# While Lola's away...



## RuthMill (Jun 30, 2012)

Little puppy Nina gets some mummy time while big sis is upstairs!


----------



## lady amanda (Nov 26, 2010)

awe! Smoochy poo!!! give her a kiss for me


----------



## RuthMill (Jun 30, 2012)

lady amanda said:


> awe! Smoochy poo!!! give her a kiss for me


No problem! It would be my pleasure :love-eyes::baby2:


----------



## Marzi (Sep 17, 2012)

Look at those pretty fluffy ballerina feet


----------



## Tinman (Apr 23, 2013)

Very cute & she's looking very fluffy & hairy x


----------



## fairlie (Sep 7, 2013)

Are you hand holding your camera? If so you are taking astoundingly good sharp photos or maybe you are a professional photographer? It helps that you have the worlds cutest subject! Beautiful!


----------



## RuthMill (Jun 30, 2012)

Marzi said:


> Look at those pretty fluffy ballerina feet


She has huge feet! Nothing dainty about them!! Haha!


----------



## RuthMill (Jun 30, 2012)

Tinman said:


> Very cute & she's looking very fluffy & hairy x


She is.. It's not curly but long and with a wave through it! Goldilocks!


----------



## RuthMill (Jun 30, 2012)

fairlie said:


> Are you hand holding your camera? If so you are taking astoundingly good sharp photos or maybe you are a professional photographer? It helps that you have the worlds cutest subject! Beautiful!

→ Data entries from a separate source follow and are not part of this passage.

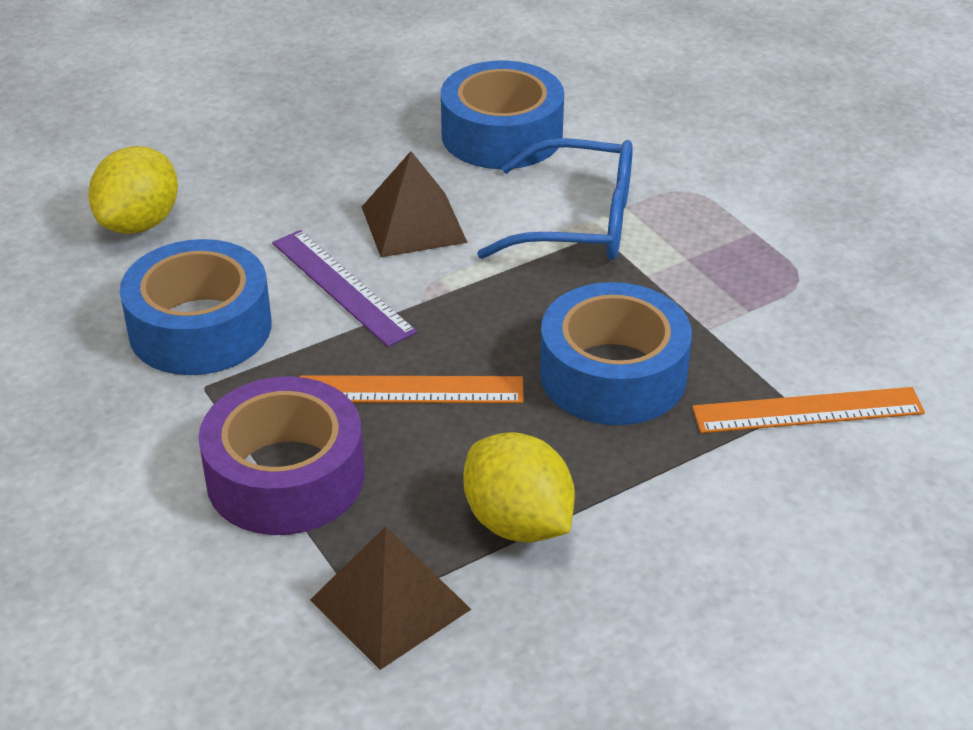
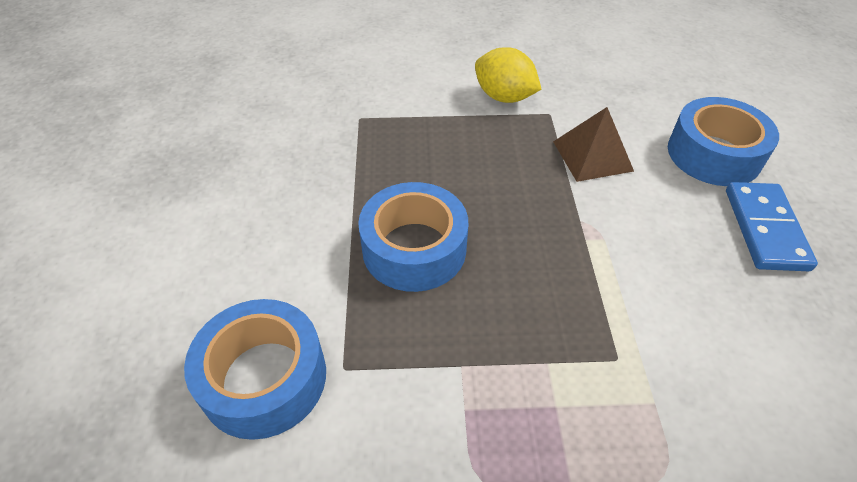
blue domino: 0 -> 1
blue glasses: 1 -> 0
brown pyramid: 2 -> 1
orange ruler: 2 -> 0
purple ruler: 1 -> 0
purple tape: 1 -> 0
yellow lemon: 2 -> 1

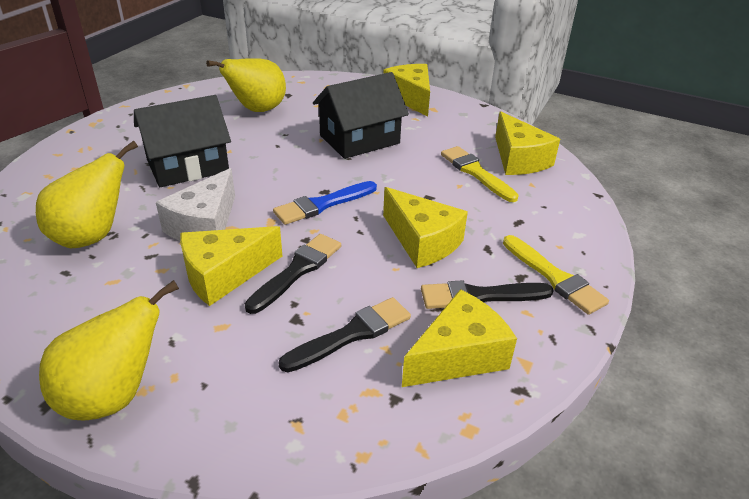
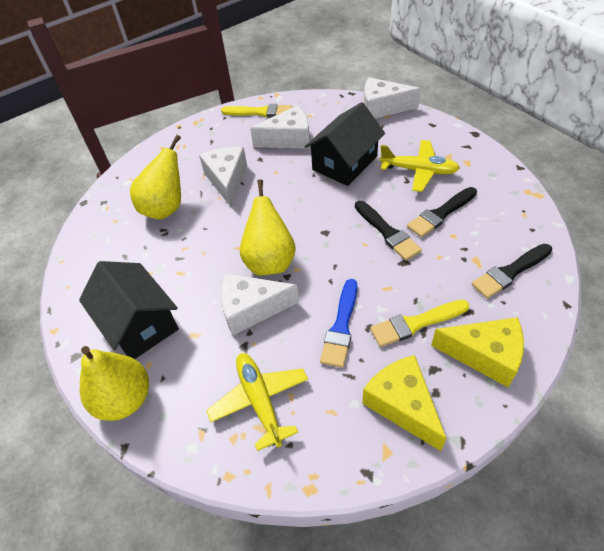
white cheese: 1 -> 4
yellow cheese: 5 -> 2
yellow plane: 0 -> 2

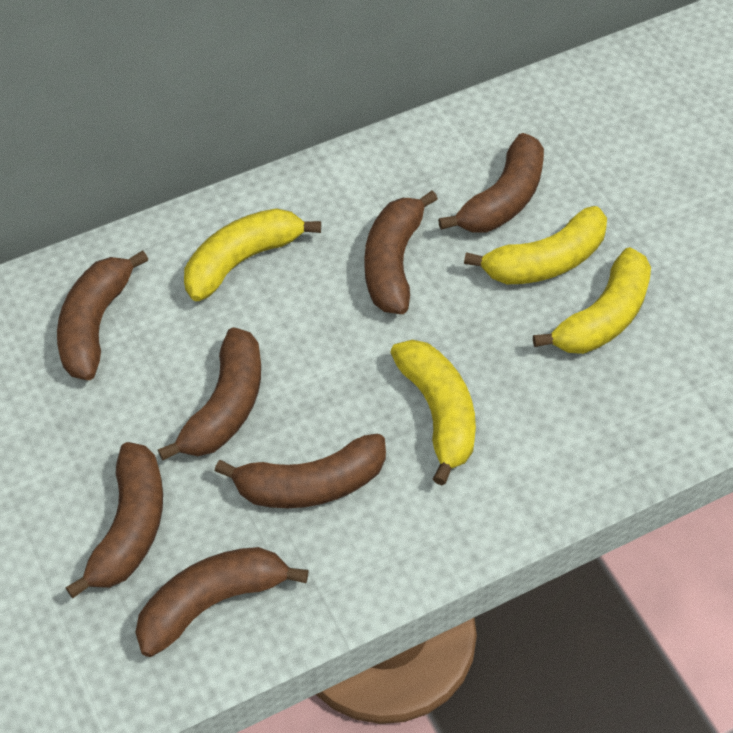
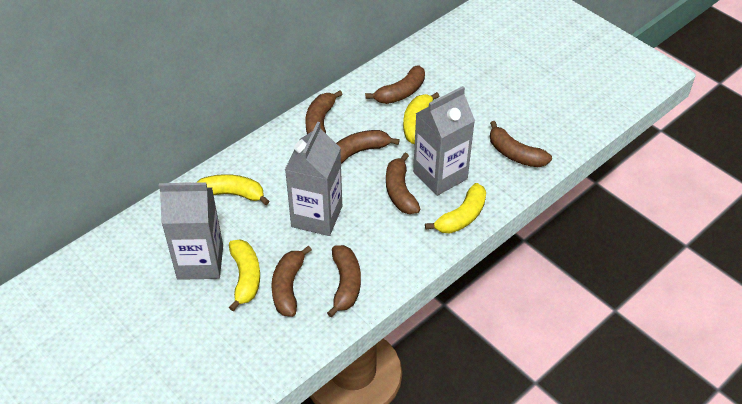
grey carton: 0 -> 3

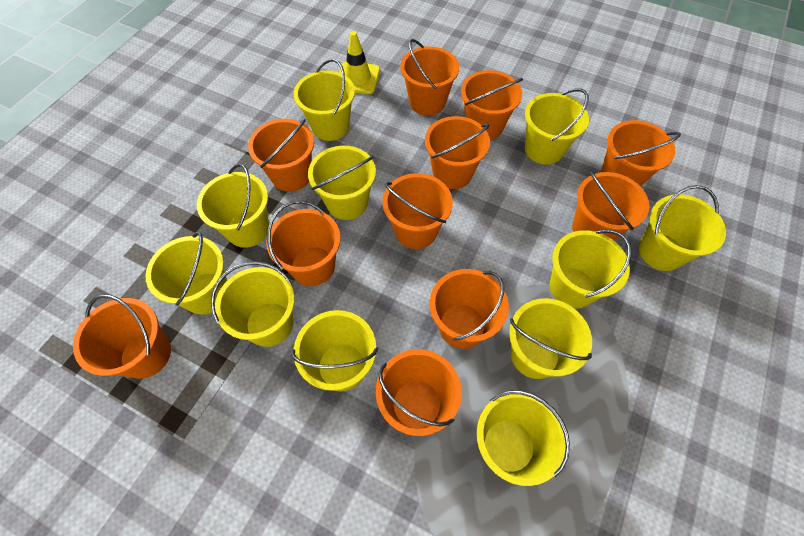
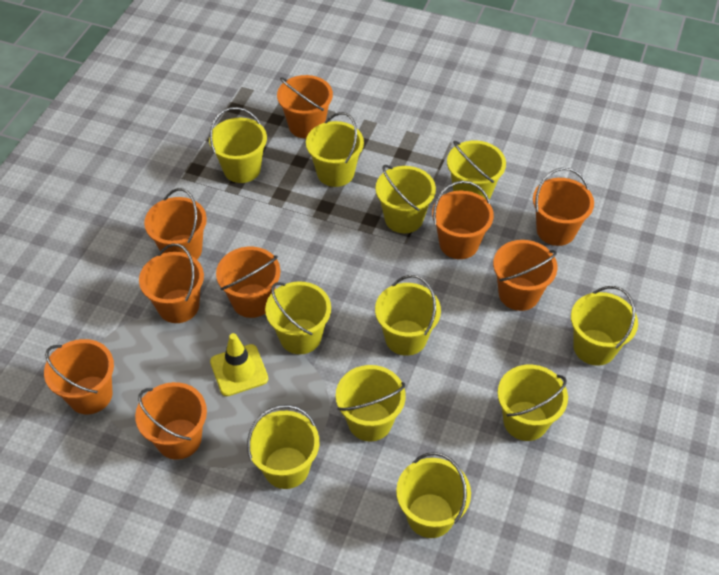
orange bucket: 11 -> 9

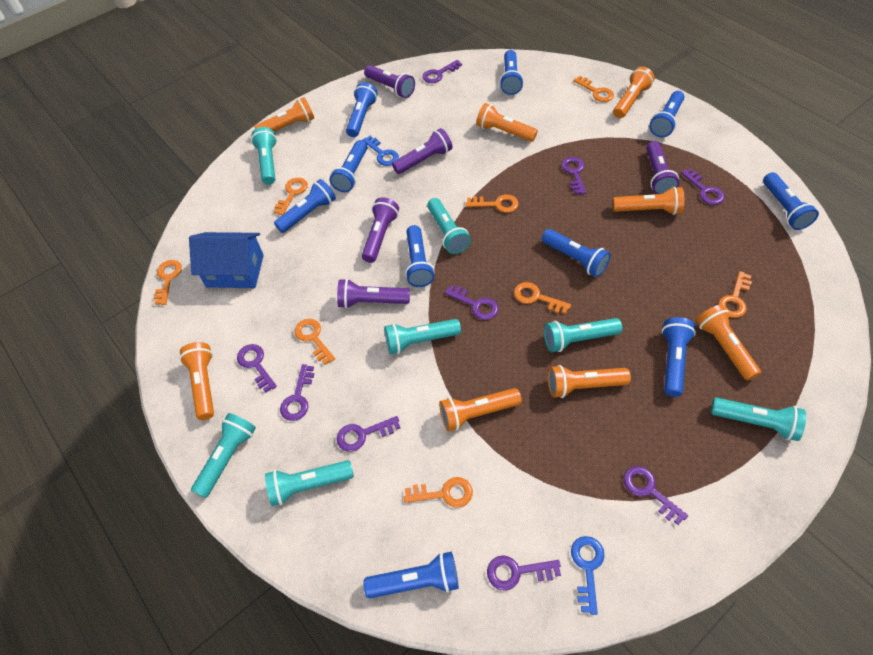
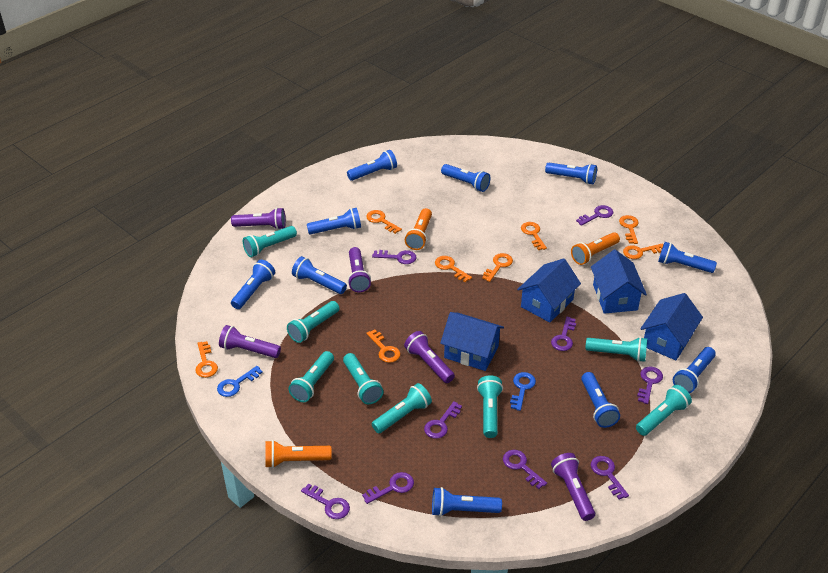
blue house: 1 -> 4
orange flashlight: 8 -> 3
turquoise flashlight: 7 -> 8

Yeh.. She's on my lap. It's just my iphone. I think the photos are harsh looking with the iPhone flash. Thanks though, and yes she is a very good subject!


----------



## Lexi&Beemer (May 5, 2013)

I so love Nina. Are those her lashes?


Sent from my iPhone using Tapatalk 2


----------



## dmgalley (Aug 19, 2012)

Beautiful baby face.
Here is the difference between Jake and Lola. He would never give willow alone time with me


----------



## dio.ren (Jan 18, 2013)

How cute little Nina taking advantage of her big sister being away She is such an angel face


----------



## RuthMill (Jun 30, 2012)

Lexi&Beemer said:


> I so love Nina. Are those her lashes?
> 
> 
> Sent from my iPhone using Tapatalk 2


Eyebrow whiskers! Her eyelashes were trimmed by groomer.. You can see them and they are growing back


----------



## BoxermamaD (Sep 29, 2013)

She is such a pretty girl. I just love her color

Sent from Petguide.com Free App


----------



## JoJo (Mar 2, 2011)

Liking your cuddly style Nina Poo lol .. where is Miss Lola? sorry I haven't been following and most probably missed something xxx


----------



## Lexi&Beemer (May 5, 2013)

RuthMill said:


> Eyebrow whiskers! Her eyelashes were trimmed by groomer.. You can see them and they are growing back


Lashes or no, she has such a beautiful face.


----------



## RuthMill (Jun 30, 2012)

JoJo said:


> Liking your cuddly style Nina Poo lol .. where is Miss Lola? sorry I haven't been following and most probably missed something xxx


When this pic was taken Miss Lola was up in her bed! Having some big sis chill time!


----------